Más que la restauración del viejo régimen de la revolución institucionalizada, estamos, quizá, ante el intento de recrear un régimen presidencial fuerte –eficaz lo llama Peña Nieto–, aceptable en términos de sus conexiones vitales con el sistema global capitalista y su reproducción sin trabas, sin romper de golpe con los tópicos de la cultura política dominante. Para conseguirlo, el nuevo gobierno ensaya una reinterpretación burdamente neutral del discurso oficial, a la manera de un guión mediático que no se rasgará las vestiduras para hablar del pueblo como en el pasado nacionalista revolucionario ni, tampoco, cometerá el error de repetir como un loro las autosatisfechas consejas de la normalidad democrática del foxismo-calderonismo. Por el momento, la unidad nacional se concentra en la sopa cocinada para satisfacer el listado de temas recogidos en el Pacto por México, algunos indispensables y otros discutibles, como es natural. Y todo ello sustentado en una premisa: las masas, los ciudadanos, quieren resultados visibles e inmediatos en cuestiones que, por cierto, habrá que ver cómo se encaran una vez que pasemos de las generalidades a las acciones concretas de la autoridad.
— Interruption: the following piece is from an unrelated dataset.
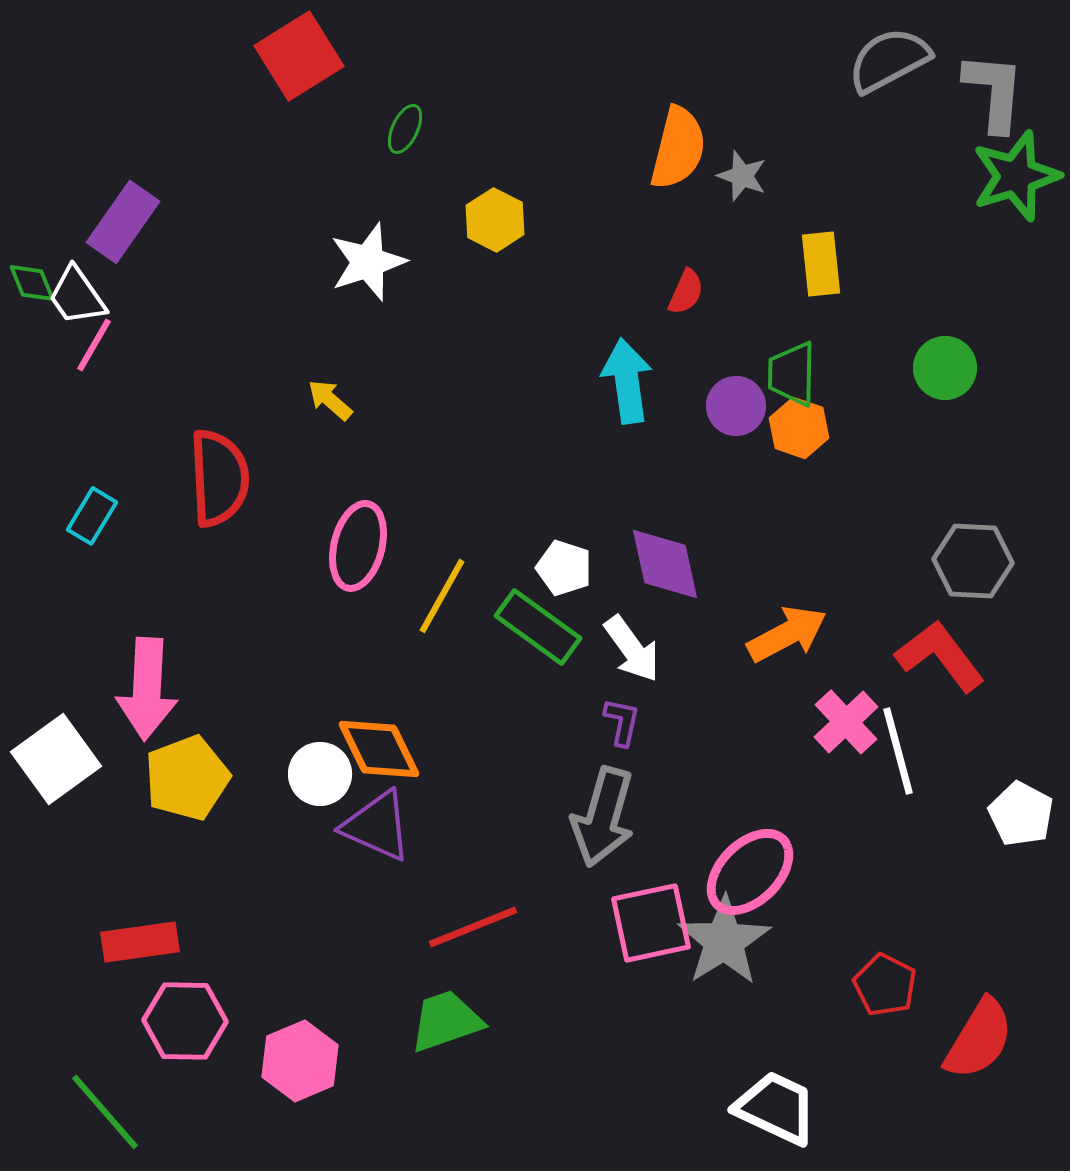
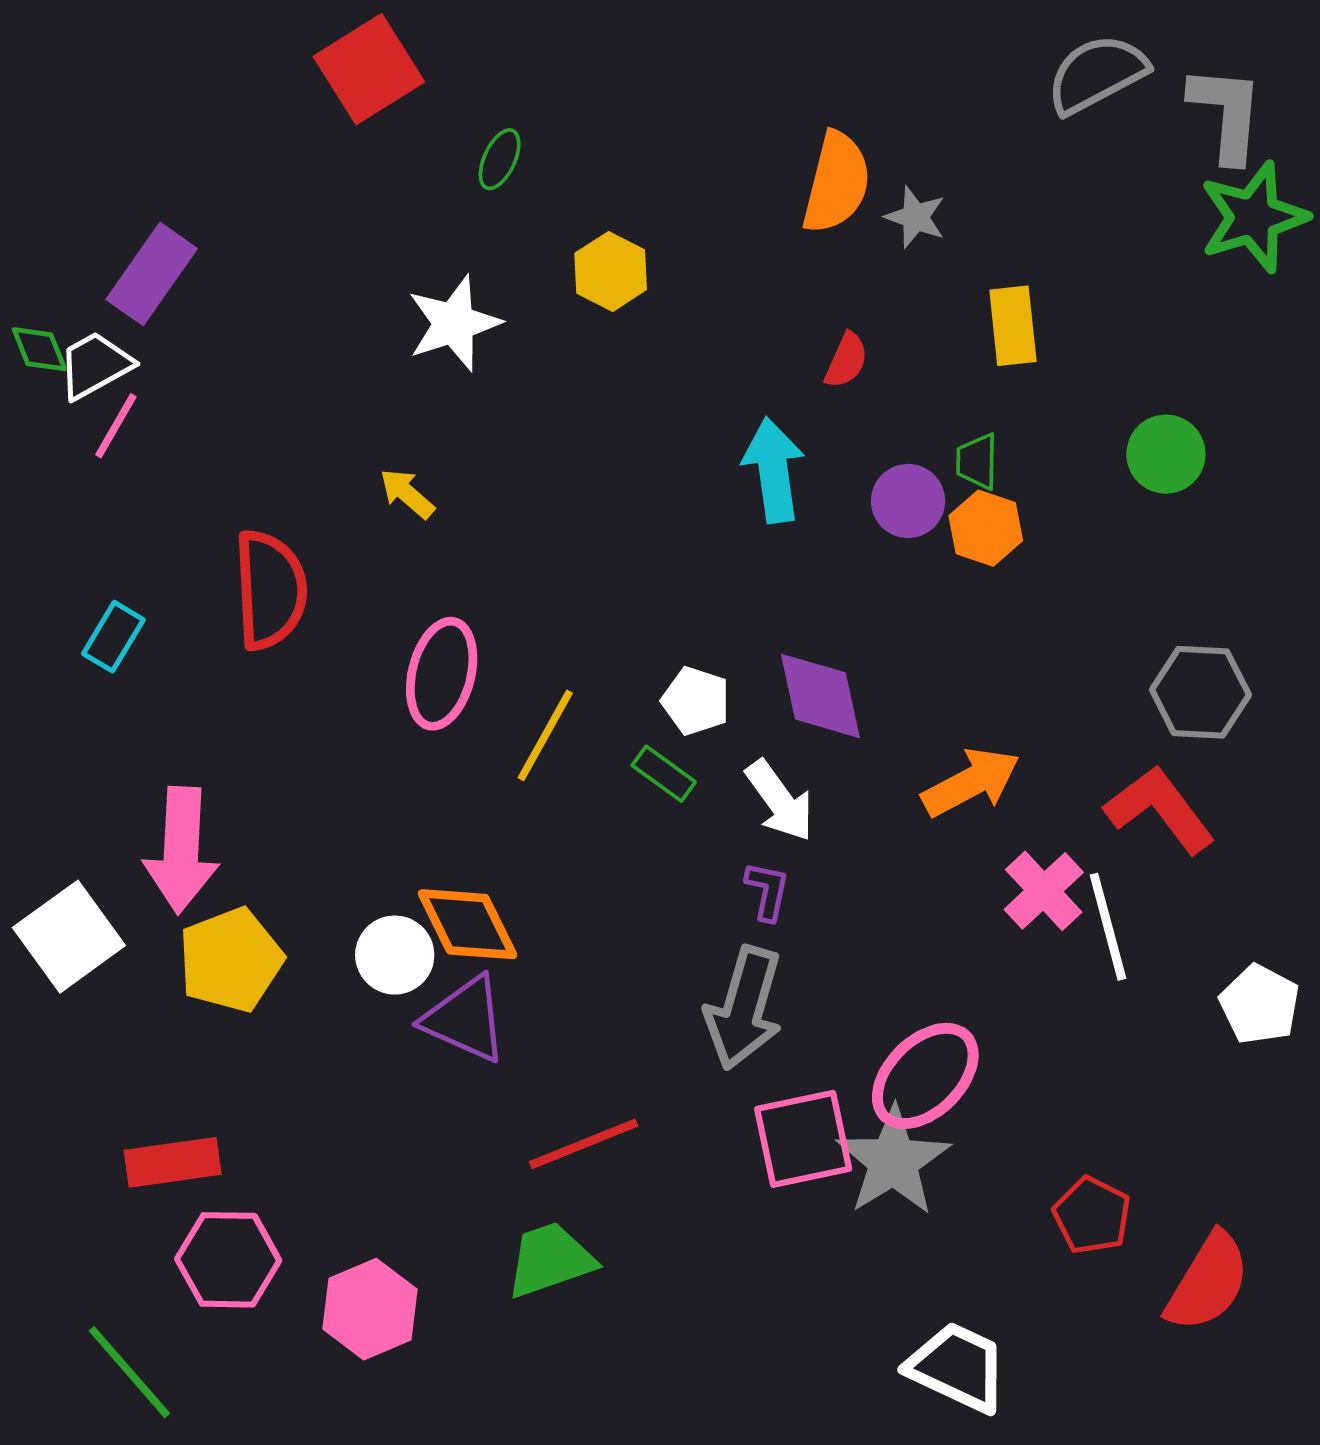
white trapezoid: (77, 296) -> (95, 365), turned 96
green trapezoid: (792, 374) -> (977, 461), size x0.7
green rectangle: (538, 627) -> (664, 774), size x0.6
Lo demás, es decir, el futuro del país, se resolverá, pragmatismo de por medio, moviendo a México, como si las palabras (y el acuerdo plural y multiclasista) tuvieran un efecto mágico sobre el mundo real. Según esa lógica, que no es simple improvisación como sí lo era la fraseología calderonista, los mexicanos devienen el sujeto, la nación reunificada bajo el ojo avizor del Poder que vigila los Compromisos, ese manual de navegación que numera los milagros por venir. (Ya veremos con la reforma fiscal y la energética, aunque la educativa tiene filones que se verán pronto en las leyes reglamentarias.) Sin embargo, en contra del optimismo acrítico de estos días, existe el temor de que el signo de buena voluntad expresado por panistas y perredistas no sea más que la expresión de su propia debilidad política, cuya manifestación más patética es la competencia interna dentro del PRD para ver cuál de las corrientes en pugna se queda como el mejor (o verdadero) interlocutor del Ejecutivo. Algo así como el intento de entrar al cuarto de máquinas de las reformas sin pasar antes por la aduana del Congreso que, al final, subsiste como instancia aprobatoria, siempre ajustada a la relación de fuerzas existente.
 
Configura la escena la izquierda que hoy se halla en un proceso de fragmentación que, voluntarismo aparte, le resta fuerza, aunque muchos se sienten cómodos, pues ven en ello signos de madurez de cara a lo que viene. Y, sin embargo, solo de allí, de la disputa por las ideas, puede emerger un proyecto con arraigo social, votado en las urnas pero nutrido en la acción cotidiana, organizada, de millones de mujeres y hombres que viven de su trabajo, cuidan a sus familias y aspiran a que sus hijos compartan el medio natural alejando las catástrofes que lo amenazan. Ellos quieren un México próspero, culto y laico, capaz de abrirse al mundo para enriquecer su identidad sin sacrificar lo mejor de su cultura. Y eso exige empleo, salud, protección a los niños y ancianos, justicia, derechos (no limosnas), reconocimiento y respeto a los indios, a las minorías que sufren la discriminación por razones religiosas, políticas o culturales. Si la prioridad de un nuevo régimen es la de abatir la desigualdad, dicha tarea no será posible (al menos, democrática y pacíficamente) sin una profunda redistribución del ingreso, que implica mayores impuestos a los que obtienen los mayores beneficios, obturando, además, las vías de la corrupción por las que fluyen a manos privadas riquezas públicas. Será el momento de decir qué queremos del Estado y si seremos capaces de darle a la cuestión social el lugar estratégico que aun bajo los cantos contra la pobreza se le escatima.